Are AI recruitment tools ready for the HR department?

Half of job seekers have had experiences of recruitment bias. AI has its shortfalls, but could advances, tests and regulation help solve the problem?
30 October 2019 | 20 Shares

Can we reduce human bias in recruitment with AI? Source: Shutterstock.

Artificial intelligence (AI) is the simulation of human processes by machines. 

With that said, AI will pick up the good and bad of human behavior. Despite efforts to prevent biased AI systems by training the algorithm with “good” data sets, chances are, the unconscious bias of people and society will still creep into applications. 

Human bias is normal and generally unintentional, it affects the way people respond and react to a situation— the danger lies when it becomes intensifies through AI systems. 

Today, AI is increasingly being used by HR departments to reduce the workload associated with the recruitment process, particularly in the early stages of filtering through candidates.

In general, AI systems are implemented to shrink a pipeline of candidates, and only a small pool of applications are selected for employers to view. However, some organizations are investing more heavily. 

FMCG giant Unilever claims it saved 100,000 hours of human recruitment time within the last year by deploying software to analyze video interviews.

The system scans graduate candidates’ facial expressions, body language, and word choice, and checks them against traits that are considered to be predictive of job success. The software creator says it has resulted in a more ethnically and gender-diverse workforce.

Similar systems have been used by Vodafone, Singapore Airlines and Intel.

‘Garbage in, garbage out’

Such use of AI draws concern from experts who say that AI may “learn” to seek a group of candidates from a specific demographic because of common characteristics shared by current employees of the role. 

A majority of research concluded the unconscious bias in hiring often affects women, individuals from minority groups, and older workers. This is particularly pervasive in conventionally male-dominated sectors such as science and technology

Less than a decade ago, Amazon’s machine-learning recruiting tool exhibited biases towards female candidates in technical job roles, which led to the company’s abandonment of a fully-automated hiring engine. However, valuable insights were gained from Amazon’s attempt to design a recruitment tool that is effective and unbiased in the hiring process. 

Despite these early challenges, however, many believe AI still promises to become a more impartial way of filtering candidates than humans. 

Statistics from Indeed revealed that almost half of job seekers said they or someone they knew had been subject to recruitment bias. Half (48 percent) of those under 35 believed that automation can make recruitment less biased. As many as a third (36 percent) believed removing humans from the process altogether was the solution.
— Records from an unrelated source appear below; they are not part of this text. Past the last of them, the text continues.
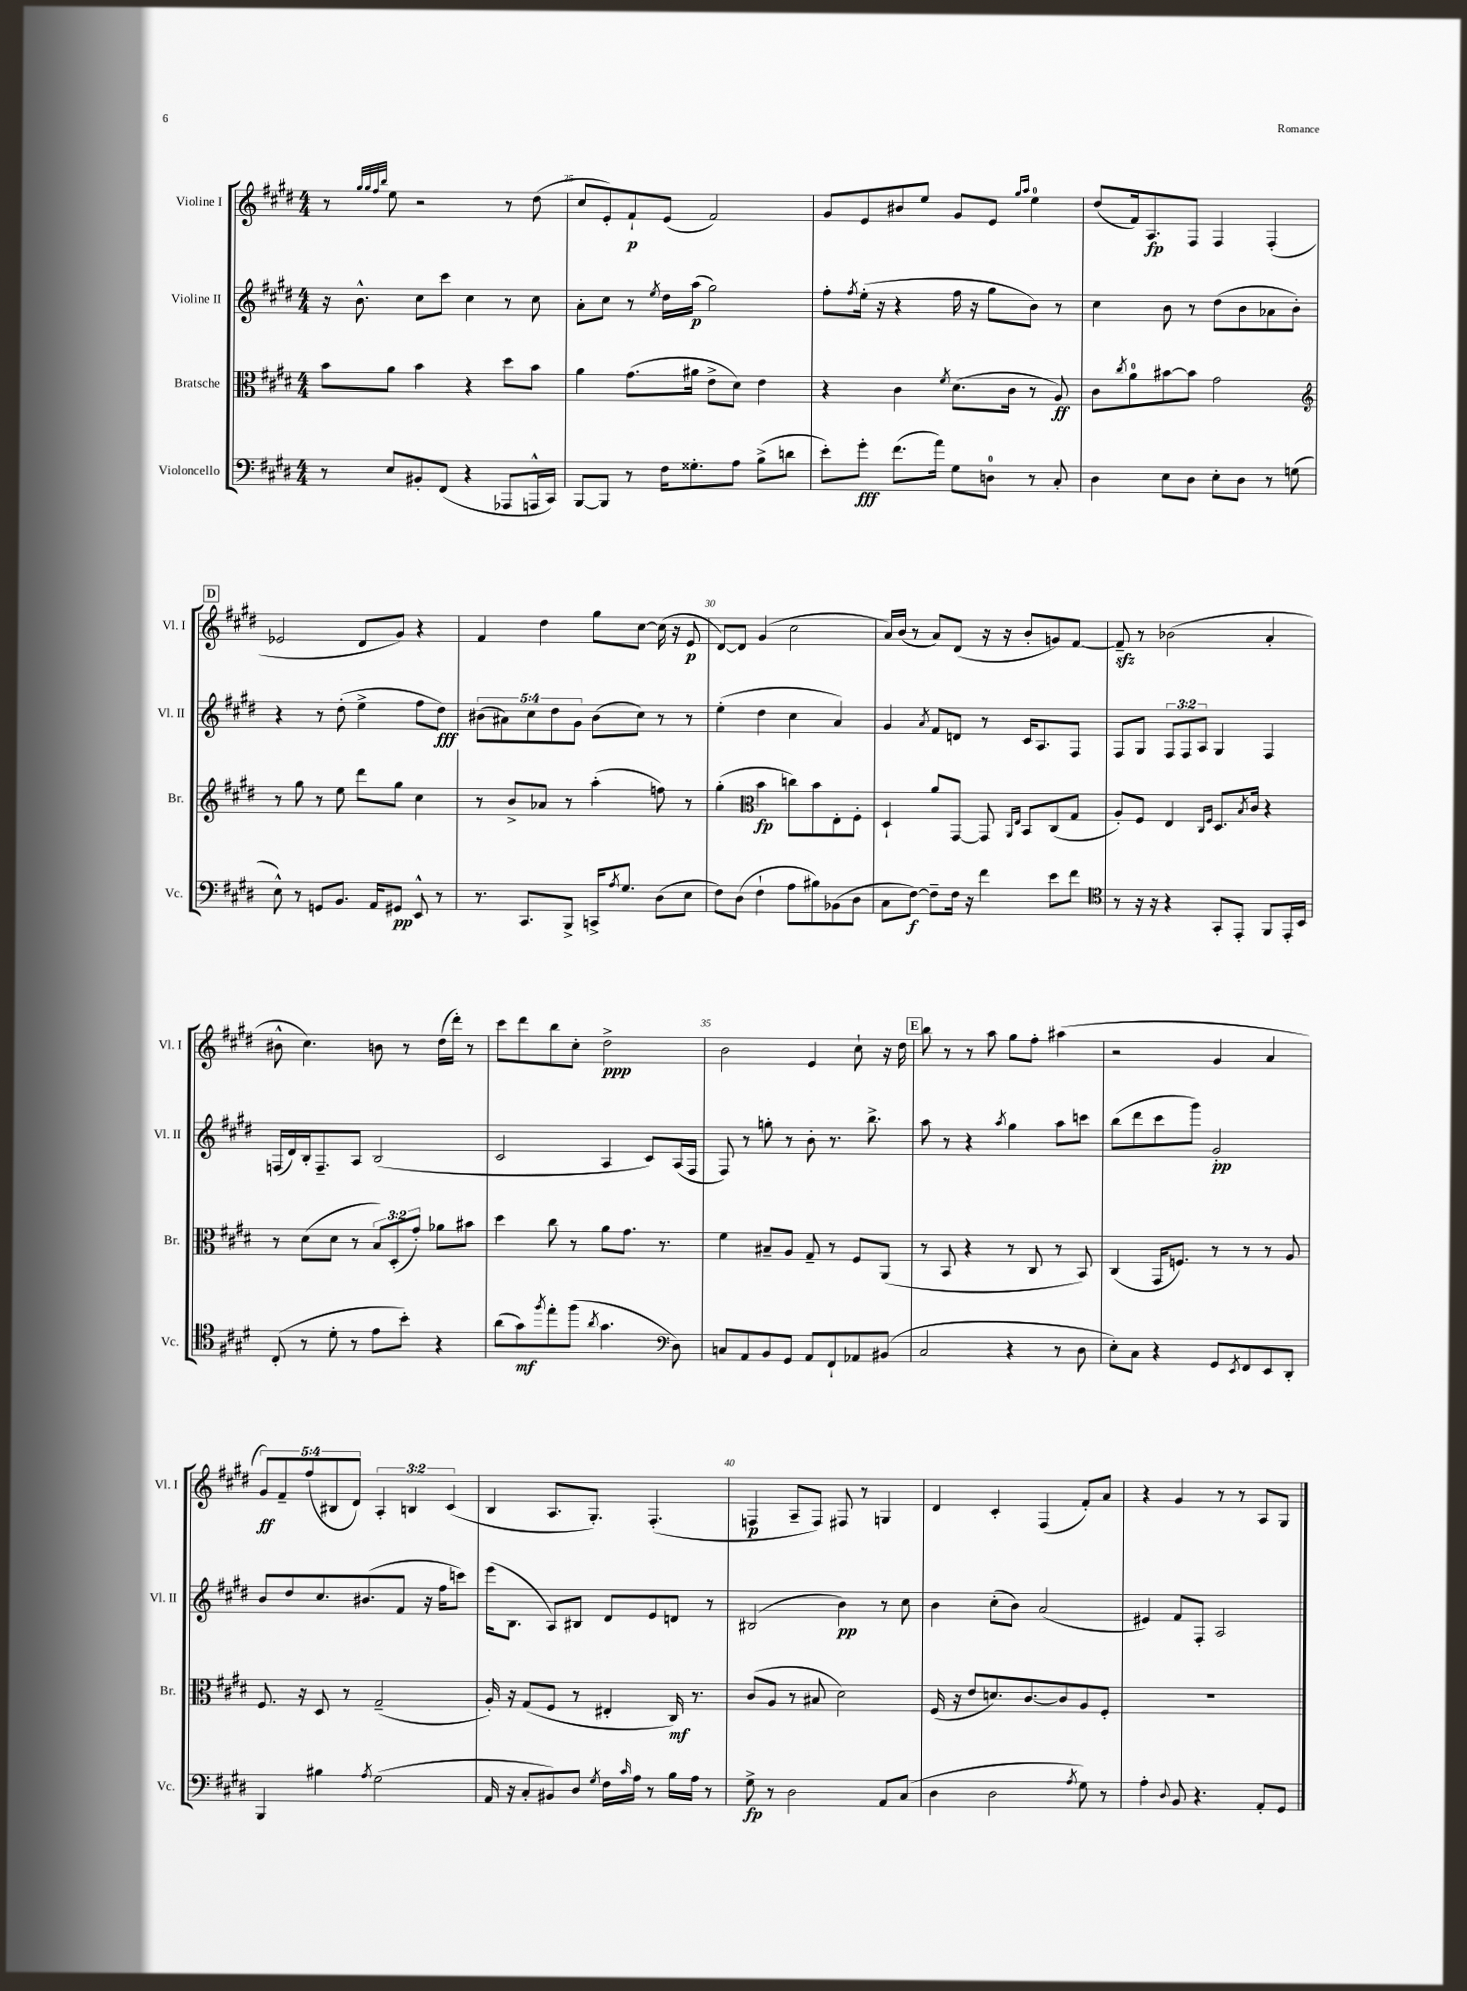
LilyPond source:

<<
\new StaffGroup <<
\new Staff = "s0" \with { instrumentName = "Violine I" shortInstrumentName = "Vl. I" } {
    \clef treble \key e \major \numericTimeSignature \time 4/4 \override Staff.TupletNumber.text = #tuplet-number::calc-fraction-text
    r8 \grace { gis''32 gis''32 fis''32 b''32 } e''8 r2 r8 dis''8( |
    cis''8 e'8-.) fis'8-!\p e'8( fis'2) |
    gis'8 e'8 bis'8 e''8 gis'8 e'8 \grace { gis''16 a''16 } e''4-0 |
    dis''8( fis'16) a8.\fp fis8 fis4 fis4-.( |
    \mark \markup { \box "D" } ees'2 dis'8 gis'8) r4 |
    fis'4 dis''4 gis''8 cis''8~ cis''16( r16 e'8\p |
    dis'8~) dis'8 gis'4( cis''2 |
    a'16) b'16( r8 a'8) dis'8( r16 r16 b'8-. g'8) fis'8~ |
    fis'8--\sfz r8 bes'2( a'4-. |
    bis'8-^ cis''4.) b'8 r8 dis''16( dis'''16-.) r8 |
    cis'''8 dis'''8 b''8 cis''8-. dis''2->\ppp |
    b'2 e'4 cis''8-! r16 dis''16 |
    \mark \markup { \box "E" } b''8 r8 r8 a''8 gis''8 fis''8-. ais''4( |
    r2 gis'4 a'4 |
    \tuplet 5/4 { gis'8\ff) fis'8-- fis''8( bis8 dis'8) } \tuplet 3/2 { a4-. b4 cis'4( } |
    b4 a8. gis8.-.) fis4.-.( |
    f4\p a8-- f8) fis8 r8 g4 |
    dis'4 cis'4-. fis4( fis'8-.) a'8 |
    r4 gis'4 r8 r8 a8 gis8 \bar "|." |
}
\new Staff = "s1" \with { instrumentName = "Violine II" shortInstrumentName = "Vl. II" } {
    \clef treble \key e \major \numericTimeSignature \time 4/4 \override Staff.TupletNumber.text = #tuplet-number::calc-fraction-text
    r16 b'8.-^ cis''8 cis'''8 cis''4 r8 cis''8 |
    a'8-. cis''8 r8 \acciaccatura { e''8 } dis''16 a''16\p( gis''2) |
    fis''8-. \acciaccatura { fis''8 } e''16-.( r16 r4 fis''16 r16 gis''8 b'8) r8 |
    cis''4 b'8 r8 dis''8( b'8 aes'8 b'8-.) |
    \mark \markup { \box "D" } r4 r8 dis''8-.( e''4-> fis''8 dis''8\fff) |
    \tuplet 5/4 { bis'8( ais'8) cis''8 dis''8 gis'8 } bis'8( cis''8) r8 r8 |
    e''4-.( dis''4 cis''4 a'4) |
    gis'4 \acciaccatura { a'8 } fis'8 d'8 r8 cis'16 a8. fis8 |
    fis8 gis8 \tuplet 3/2 { fis8 fis8 a8 } gis4 fis4 |
    f16( dis'16) b16-. f8.-- a8 b2( |
    cis'2 a4 cis'8) a16( fis16 |
    fis8) r8 g''8-. r8 b'8-. r8. b''8.-> |
    \mark \markup { \box "E" } a''8 r8 r4 \acciaccatura { a''8 } gis''4 a''8 c'''8 |
    b''8( dis'''8 cis'''8 gis'''8) gis'2-.\pp |
    b'8 dis''8 cis''8. bis'8.( fis'8 r16 fis''16 c'''8) |
    e'''16( b8. a8) bis8 dis'8 e'8 d'8 r8 |
    bis2( b'4\pp) r8 cis''8 |
    b'4 cis''8-.( b'8) a'2( |
    eis'4) fis'8 fis8-. a2 \bar "|." |
}
\new Staff = "s2" \with { instrumentName = "Bratsche" shortInstrumentName = "Br." } {
    \clef alto \key e \major \numericTimeSignature \time 4/4 \override Staff.TupletNumber.text = #tuplet-number::calc-fraction-text
    b'8 a'8 b'4 r4 dis''8 b'8 |
    a'4 gis'8.( ais'16 e'8-> dis'8) e'4 |
    r4 cis'4 \acciaccatura { fis'8 } dis'8.( cis'16 r8 a8\ff) |
    cis'8 \acciaccatura { cis''8 } a'8-0 bis'8~ bis'8 gis'2 |
    \mark \markup { \box "D" } \clef treble r8 gis''8 r8 e''8 dis'''8 gis''8 cis''4 |
    r8 b'8-> aes'8 r8 a''4-.( f''8) r8 |
    gis''4-.( \clef alto b'4\fp c''8) b'8 e8-. fis8-. |
    dis4-! a'8 gis,8~ gis,8 \grace { a,16 e16 } b,8 cis8( gis8 |
    a8-.) fis8 e4 \grace { cis16 fis16 } dis8. \acciaccatura { b8 } cis'16 r4 |
    r8 dis'8( dis'8 r8 \tuplet 3/2 { b8) dis8-.( gis'8-.) } aes'8 bis'8 |
    dis''4 cis''8 r8 a'8 gis'8. r8. |
    fis'4 bis8-- a8 gis8-- r8 fis8 a,8( |
    \mark \markup { \box "E" } r8 b,8 r4 r8 cis8 r8 b,8) |
    cis4( gis,16 f8.) r8 r8 r8 a8 |
    fis8. r16 dis8 r8 gis2--( |
    a16-.) r16 gis8( fis8 r8 eis4-. cis16\mf) r8. |
    cis'8( a8 r8 bis8 dis'2) |
    fis16( r16 e'8 d'8.) cis'8.~ cis'8 a8 fis8-. |
    R1 \bar "|." |
}
\new Staff = "s3" \with { instrumentName = "Violoncello" shortInstrumentName = "Vc." } {
    \clef bass \key e \major \numericTimeSignature \time 4/4
    r8 e8 bis,8-. fis,8( r4 aes,,8 a,,16-^ cis,16) |
    b,,8~ b,,8 r8 fis16 gisis8.-. a8 b8->( d'8 |
    e'8-.) gis'8-.\fff fis'8.( a'16) gis8 d8-0 r8 cis8-. |
    dis4 e8 dis8 e8-. dis8 r8 g8( |
    \mark \markup { \box "D" } e8-^) r8 g,8 b,8. a,16 gis,8\pp e,8-^ r8 |
    r8. cis,8. b,,8-> c,16-> \acciaccatura { a8 } gis8. dis8( e8 |
    fis8) dis8( fis4-! a8 bis8) bes,8( dis8 |
    cis8 fis8~\f) fis8-- fis16 r16 fis'4 e'8 fis'8 |
    \clef tenor r8 r16 r16 r4 gis,8-. e,8-. fis,8 e,16-. b,16 |
    cis8-.( r8 dis'8-. r8 e'8 b'8-.) r4 |
    a'8( gis'8\mf) \acciaccatura { fis''8 } e''8-. fis''8( \acciaccatura { a'8 } gis'4. \clef bass dis8) |
    c8 a,8 b,8 gis,8 a,8 fis,8-! aes,8 bis,8( |
    \mark \markup { \box "E" } cis2 r4 r8 dis8 |
    e8-.) cis8 r4 gis,8 \acciaccatura { e,8 } fis,8 e,8 dis,8-. |
    b,,4 bis4 \acciaccatura { a8 } gis2( |
    a,16 r16 cis8-. bis,8) dis8 \acciaccatura { gis8 } fis16 \grace { cis'16 } a16 r8 b16 a16 r8 |
    gis8->\fp r8 dis2 a,8 cis8( |
    dis4 dis2 \acciaccatura { a8 } gis8) r8 |
    a4-. \appoggiatura { dis8 } b,8 r4. a,8-. gis,8 \bar "|." |
}
>>
>>
\layout { \context { \Score currentBarNumber = #24 \override BarNumber.break-visibility = ##(#f #t #t) barNumberVisibility = #(every-nth-bar-number-visible 5) } }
Eliminating human bias with AI

If AI is to become an essential and, most importantly, ethical recruitment tool, we must first recognize its limitations in making sound judgments without oversight. Practitioners can bring forward a set of designed principles to keep AI on track. 

That means first understanding how human bias can manifest itself in the first place. That’s central to investigations such as that by MeVitae and Oxford University Physics Department, whereby employers’ reactions towards different applications are measured by eye-tracking devices, neuroimaging, and Emotiv Electroencephalogram. 

Developers of AI programs can carry out “safety tests” similar to how car manufacturers require vehicles to pass a safety test before rolling out to the market. AI recruitment tools can be tested before release to ensure defective areas are fixed.

With a focus on combating societal bias in AI programs generally, researchers from IBM are looking into bias-detection technologies. These AI-driven developments are trained to replicate the anti-bias thought process used by people when making decisions. The purpose is to help AI “understand” the concept of human bias and the mechanics in combating it. 

As susceptibility to bias is increasingly removed from AI recruitment programs, it could begin to unravel the implicit judgment employers tend to make when reviewing resumes and lead to more diverse and skilled workforces.

Fundamentally, however, the findings also challenge people to be more aware of preconceived notions and how to best control their influence when making important decisions.